To determine whether the core sequence is conserved in WRKY family proteins, we performed 12 KaScape experiments for the N- and C-terminal DNA-binding domains of AtWRKY1, AtWRKY2, AtWRKY3, AtWRKY4, AtWRKY32, and AtWRKY33 (see the multiple sequence alignments in Fig. S5). Since the core sequence information is already included in the random-base-length 4 KaScape experiment (Fig. 4), the random base length of random dsDNA for the KaScape experiments used here is 4. Figure 6 shows the relative binding energy landscape maps for the AtWRKY family proteins. The maps are similar. Most of the correlation coefficients of the relative binding energy between each pair of AtWRKY family proteins were greater than 0.9 (Fig. S8b). This indicates that the core sequence is conserved for AtWRKY family proteins. The correlation coefficients of the relative binding energy between AtWRKY3C and the other 11 AtWRKY family proteins were less than 0.8, as shown in Fig S8. In addition, the relative binding energy landscape map of AtWRKY3C was higher than those of other AtWRKY family proteins, as shown in Fig. 5. These observations suggest that AtWRKY3C may exhibit weaker binding specificity and binding affinity than the other AtWRKY family proteins tested.

Figure 6
figure 6

KaScape relative binding energy landscape maps for AtWRKY family proteins. (a1) AtWRKY1N, (a2) AtWRKY1C, (b1) AtWRKY2N, (b2) AtWRKY2C, (c1) AtWRKY3N, (c2) AtWRKY3C, (d1) AtWRKY4N, (d2) AtWRKY4C, (e1) AtWRKY32N, (e2) AtWRKY32C, (f1) AtWRKY33N, (f2) AtWRKY33C. Wherein ‘N’ represents the N-terminal domain of WRKY, while ‘C’ represents the C-terminal domain of WRKY, the random base length in all subfigures is 4.


We developed a new NGS-based experimental method called KaScape and KGViewer software to extensively, directly, and intuitively characterize and compare the thermodynamic relative binding affinities in one landscape map.
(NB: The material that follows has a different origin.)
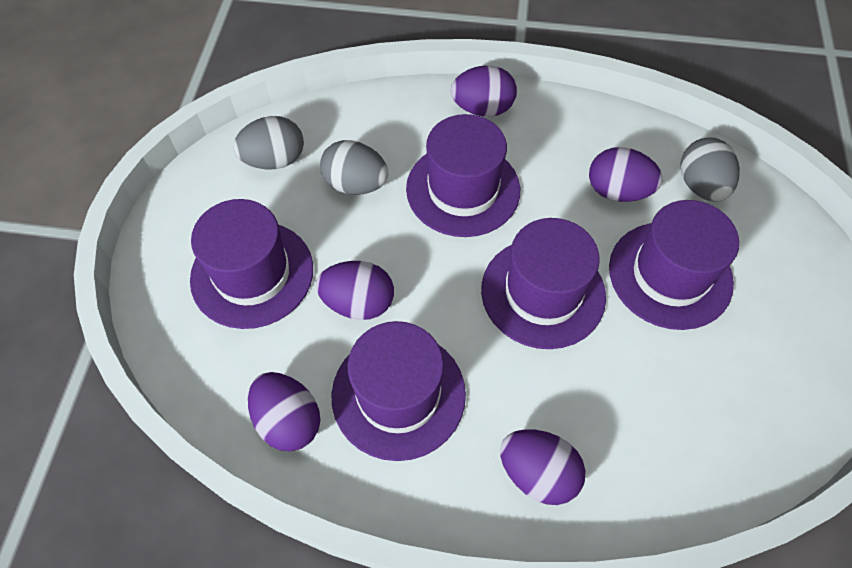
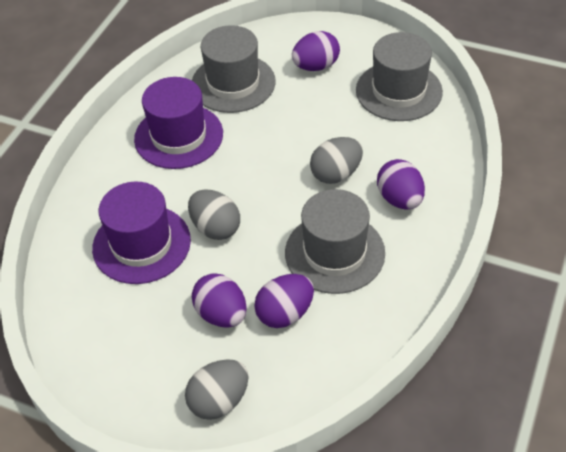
grey hat: none = 0 -> [192,25,275,113] [285,189,385,294] [356,32,443,121] = 3
purple egg: [248,372,320,451] [316,261,394,320] [451,65,517,117] [500,429,585,505] [589,147,663,202] = 5 -> [192,274,247,328] [254,274,314,328] [292,31,340,71] [377,159,425,209] = 4
purple hat: [190,199,313,329] [331,321,466,461] [406,114,520,237] [481,218,606,349] [609,200,739,330] = 5 -> [92,182,191,284] [134,77,223,169] = 2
From the KaScape method, we can obtain the high- and low-affinity binding sequences for the protein of interest without the requirement for the base-independent assumption. The core sequence can also be obtained from the KaScape experiment. To explore the binding preference influence from the flanking sequence around the core sequence, the random base length can be extended to longer than 7, or the random sequence can be designed with random bases flanking the core bases. Although we only showed binding preference lengths less than or equal to 7, by including the size of the library and sequencing depth, KaScape experiments should be able to determine binding preferences for lengths greater than 7, which needs to be explored in the future. The only hurdle we can foresee for longer randomized dsDNAs, say 10–15 nt is mostly the sequencing cost which has been keeping on dropping significantly.

The KaScape method works very well for AtWRKY family proteins, which are monomeric when binding to dsDNAs, and whether it will be equally applicable to other monomeric or even dimeric DNA-binding proteins remains to be investigated, and we see no reason why not. Last, but not least, compared to other high-throughput methods, the KaScape has more advantages such as simplicity, is easy to conduct routinely by any biological lab, and the capability of detecting a wide range of thermodynamic binding affinities and core sequences. With the current rapid development of NGS platforms and reduction of sequencing costs, the KaScape should be able to gain rapid attention and widespread application.